After every P0 or P1 incident, write a brief post-mortem (preserve in docs/incidents/YYYY-MM-DD-summary.md):

# Incident YYYY-MM-DD — <one-line summary>

## Severity
P0 / P1

## Timeline (UTC)
- HH:MM — first detection (alert source)
- HH:MM — pause issued
- HH:MM — root cause identified
- HH:MM — fix applied
- HH:MM — sending resumed at <X>% volume
- HH:MM — fully recovered

## Root cause
<what actually caused it — be specific>

## Impact
- Affected ISPs: <list>
- Estimated lost-deliverability volume: <number>
- Reputation recovery time: <days>

## What worked
<actions that helped>

## What didn't
<actions that didn't help or made it worse>

## Action items
- [ ] <preventive change 1>
- [ ] <preventive change 2>
- [ ] <monitoring/alerting addition>

These accumulate institutional knowledge. The fifth incident is dramatically easier than the first when there's a doc to refer to.

Related reading

FAQ

Can I outsource this?

Some operators use deliverability consultants (e.g. SocketLabs, Mailgun's Inbox Pro) for incident response. Effective if you don't have someone on staff who can be on-call. Cost: $200-500/incident or retainer.

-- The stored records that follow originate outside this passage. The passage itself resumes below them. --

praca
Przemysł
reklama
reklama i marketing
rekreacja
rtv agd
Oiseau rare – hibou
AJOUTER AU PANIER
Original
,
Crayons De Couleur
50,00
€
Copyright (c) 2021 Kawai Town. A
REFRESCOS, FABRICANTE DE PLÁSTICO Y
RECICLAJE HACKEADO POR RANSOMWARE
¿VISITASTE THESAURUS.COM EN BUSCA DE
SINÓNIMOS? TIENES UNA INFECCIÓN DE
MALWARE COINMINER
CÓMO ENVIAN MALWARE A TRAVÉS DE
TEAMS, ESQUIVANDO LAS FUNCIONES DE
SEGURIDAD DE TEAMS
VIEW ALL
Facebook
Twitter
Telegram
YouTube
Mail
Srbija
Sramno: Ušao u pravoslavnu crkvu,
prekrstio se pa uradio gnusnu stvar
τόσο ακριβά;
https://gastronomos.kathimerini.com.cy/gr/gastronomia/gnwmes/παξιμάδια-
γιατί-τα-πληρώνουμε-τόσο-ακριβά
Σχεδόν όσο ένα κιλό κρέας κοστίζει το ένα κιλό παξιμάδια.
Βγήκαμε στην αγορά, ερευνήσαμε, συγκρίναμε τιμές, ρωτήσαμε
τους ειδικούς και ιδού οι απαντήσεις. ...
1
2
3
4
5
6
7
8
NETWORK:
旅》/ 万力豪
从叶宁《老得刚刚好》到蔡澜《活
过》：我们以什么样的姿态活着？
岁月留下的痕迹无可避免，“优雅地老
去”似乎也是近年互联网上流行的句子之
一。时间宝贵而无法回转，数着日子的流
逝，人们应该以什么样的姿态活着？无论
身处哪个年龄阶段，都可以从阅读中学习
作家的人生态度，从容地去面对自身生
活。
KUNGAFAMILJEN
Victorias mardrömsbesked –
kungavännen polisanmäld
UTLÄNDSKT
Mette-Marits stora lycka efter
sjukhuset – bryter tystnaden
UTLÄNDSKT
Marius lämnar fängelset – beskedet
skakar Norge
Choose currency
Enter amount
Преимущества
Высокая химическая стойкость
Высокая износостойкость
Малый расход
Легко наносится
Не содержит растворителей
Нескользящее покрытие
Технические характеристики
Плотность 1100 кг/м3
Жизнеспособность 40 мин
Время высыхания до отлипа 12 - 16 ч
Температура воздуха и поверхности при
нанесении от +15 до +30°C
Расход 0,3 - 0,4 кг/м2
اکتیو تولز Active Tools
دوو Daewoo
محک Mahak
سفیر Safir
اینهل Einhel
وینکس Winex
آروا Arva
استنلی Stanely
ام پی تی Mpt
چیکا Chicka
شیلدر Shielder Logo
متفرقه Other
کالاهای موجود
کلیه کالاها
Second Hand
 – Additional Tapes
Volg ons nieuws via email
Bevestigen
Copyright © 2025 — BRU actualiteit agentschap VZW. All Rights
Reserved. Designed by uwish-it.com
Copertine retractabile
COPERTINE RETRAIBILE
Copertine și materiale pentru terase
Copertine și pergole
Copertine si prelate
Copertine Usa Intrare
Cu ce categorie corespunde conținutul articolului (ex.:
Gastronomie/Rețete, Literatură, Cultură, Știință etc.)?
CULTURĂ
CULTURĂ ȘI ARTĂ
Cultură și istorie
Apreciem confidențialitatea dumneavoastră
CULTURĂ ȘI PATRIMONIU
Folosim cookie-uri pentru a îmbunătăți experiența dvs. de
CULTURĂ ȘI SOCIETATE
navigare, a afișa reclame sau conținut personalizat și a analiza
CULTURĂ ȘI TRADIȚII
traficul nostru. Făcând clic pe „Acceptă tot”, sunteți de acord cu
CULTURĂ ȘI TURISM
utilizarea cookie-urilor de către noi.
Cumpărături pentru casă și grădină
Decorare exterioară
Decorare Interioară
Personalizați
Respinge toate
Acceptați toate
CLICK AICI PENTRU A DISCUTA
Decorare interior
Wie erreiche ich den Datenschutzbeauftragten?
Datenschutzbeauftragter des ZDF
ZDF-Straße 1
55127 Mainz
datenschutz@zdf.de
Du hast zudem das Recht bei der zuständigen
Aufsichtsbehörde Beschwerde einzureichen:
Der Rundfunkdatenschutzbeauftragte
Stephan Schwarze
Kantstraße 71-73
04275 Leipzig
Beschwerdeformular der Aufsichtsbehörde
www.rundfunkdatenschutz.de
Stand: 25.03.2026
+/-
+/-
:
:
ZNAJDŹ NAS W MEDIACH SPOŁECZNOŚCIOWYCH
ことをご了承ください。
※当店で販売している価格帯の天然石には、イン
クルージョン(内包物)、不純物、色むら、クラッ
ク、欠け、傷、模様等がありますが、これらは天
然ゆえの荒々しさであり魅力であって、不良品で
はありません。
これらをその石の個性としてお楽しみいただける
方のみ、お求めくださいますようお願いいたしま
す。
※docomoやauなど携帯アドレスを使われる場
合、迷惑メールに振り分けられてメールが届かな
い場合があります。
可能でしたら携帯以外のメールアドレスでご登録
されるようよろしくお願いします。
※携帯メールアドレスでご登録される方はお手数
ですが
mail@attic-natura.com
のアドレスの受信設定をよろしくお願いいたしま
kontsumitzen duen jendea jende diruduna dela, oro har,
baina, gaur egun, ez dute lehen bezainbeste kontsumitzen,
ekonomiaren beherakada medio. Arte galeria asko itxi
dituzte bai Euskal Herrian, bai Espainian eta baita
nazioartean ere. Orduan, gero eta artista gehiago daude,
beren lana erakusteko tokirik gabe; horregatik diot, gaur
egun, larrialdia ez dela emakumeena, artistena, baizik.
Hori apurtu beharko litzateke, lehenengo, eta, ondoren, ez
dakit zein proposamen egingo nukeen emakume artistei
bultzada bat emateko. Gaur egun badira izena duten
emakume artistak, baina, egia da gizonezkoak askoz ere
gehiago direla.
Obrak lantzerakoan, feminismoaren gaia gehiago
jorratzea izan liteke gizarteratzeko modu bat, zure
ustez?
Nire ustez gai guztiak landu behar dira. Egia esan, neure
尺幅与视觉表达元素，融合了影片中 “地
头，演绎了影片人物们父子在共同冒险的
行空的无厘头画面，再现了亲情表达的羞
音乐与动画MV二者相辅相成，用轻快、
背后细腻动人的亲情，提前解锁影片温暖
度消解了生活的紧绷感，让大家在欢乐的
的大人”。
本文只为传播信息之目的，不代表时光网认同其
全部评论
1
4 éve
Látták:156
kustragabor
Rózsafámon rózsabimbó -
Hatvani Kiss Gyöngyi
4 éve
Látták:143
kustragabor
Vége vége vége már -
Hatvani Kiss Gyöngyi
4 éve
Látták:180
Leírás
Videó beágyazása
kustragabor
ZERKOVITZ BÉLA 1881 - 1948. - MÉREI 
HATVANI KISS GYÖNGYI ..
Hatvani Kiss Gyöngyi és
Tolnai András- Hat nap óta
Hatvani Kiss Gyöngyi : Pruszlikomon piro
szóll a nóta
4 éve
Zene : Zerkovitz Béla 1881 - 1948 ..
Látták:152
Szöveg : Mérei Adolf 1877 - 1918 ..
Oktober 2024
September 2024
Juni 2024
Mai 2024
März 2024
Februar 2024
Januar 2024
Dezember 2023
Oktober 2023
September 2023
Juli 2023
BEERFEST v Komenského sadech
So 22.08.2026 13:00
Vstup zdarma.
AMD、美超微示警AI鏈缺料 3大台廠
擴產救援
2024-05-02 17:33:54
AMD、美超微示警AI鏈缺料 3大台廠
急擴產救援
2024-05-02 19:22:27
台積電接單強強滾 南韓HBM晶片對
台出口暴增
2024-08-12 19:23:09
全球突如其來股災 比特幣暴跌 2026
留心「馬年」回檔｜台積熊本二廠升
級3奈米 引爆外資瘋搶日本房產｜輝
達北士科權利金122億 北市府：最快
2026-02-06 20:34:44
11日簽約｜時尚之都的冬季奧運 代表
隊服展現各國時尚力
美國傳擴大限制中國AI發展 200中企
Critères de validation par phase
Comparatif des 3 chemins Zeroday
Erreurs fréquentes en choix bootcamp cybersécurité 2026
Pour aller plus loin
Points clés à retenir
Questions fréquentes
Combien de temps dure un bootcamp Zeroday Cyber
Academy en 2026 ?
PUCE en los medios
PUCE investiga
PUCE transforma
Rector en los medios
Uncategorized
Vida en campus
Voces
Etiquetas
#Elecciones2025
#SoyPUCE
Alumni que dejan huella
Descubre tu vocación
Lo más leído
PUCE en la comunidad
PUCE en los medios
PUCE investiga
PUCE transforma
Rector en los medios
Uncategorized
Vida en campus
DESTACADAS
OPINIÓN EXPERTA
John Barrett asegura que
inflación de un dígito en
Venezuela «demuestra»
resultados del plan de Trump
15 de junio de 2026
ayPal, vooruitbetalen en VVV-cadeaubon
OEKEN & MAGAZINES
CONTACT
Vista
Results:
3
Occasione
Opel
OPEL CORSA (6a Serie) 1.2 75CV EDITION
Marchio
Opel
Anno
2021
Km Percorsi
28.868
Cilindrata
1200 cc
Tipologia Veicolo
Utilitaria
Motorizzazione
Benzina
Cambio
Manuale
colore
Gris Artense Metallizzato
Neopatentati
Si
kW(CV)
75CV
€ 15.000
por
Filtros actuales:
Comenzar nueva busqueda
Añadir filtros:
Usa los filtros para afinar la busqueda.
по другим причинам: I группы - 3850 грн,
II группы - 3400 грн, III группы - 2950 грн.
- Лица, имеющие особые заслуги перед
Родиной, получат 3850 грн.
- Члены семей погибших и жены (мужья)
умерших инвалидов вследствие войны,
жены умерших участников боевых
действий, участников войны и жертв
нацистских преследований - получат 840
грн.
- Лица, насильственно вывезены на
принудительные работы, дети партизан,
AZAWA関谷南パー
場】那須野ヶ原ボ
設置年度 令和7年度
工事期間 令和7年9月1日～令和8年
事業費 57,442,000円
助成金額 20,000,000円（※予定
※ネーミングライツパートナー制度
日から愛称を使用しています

What if I can't determine the root cause?

If 24 hours of investigation produces no clear cause, treat it as "audience cleaning" — suppress all subscribers with zero engagement in 90 days, send only to the engaged half for 14 days, then re-evaluate. Often the unknown cause was just accumulated list rot.

How do I prevent recurrence?

Wire up the alerting in Sender Reputation Monitoring Stack so you catch the next incident at P3 instead of P0. Most P0 events were P3 events ignored 7-14 days earlier.

What about communicating with affected customers?

If you're a multi-tenant AcelleMail provider, customers using the affected sending servers will see degraded deliverability. Email them within 4 hours of incident detection — saying "we're investigating" early is dramatically better than silence. Update at status-page cadence (every 2-4 hours during active incident).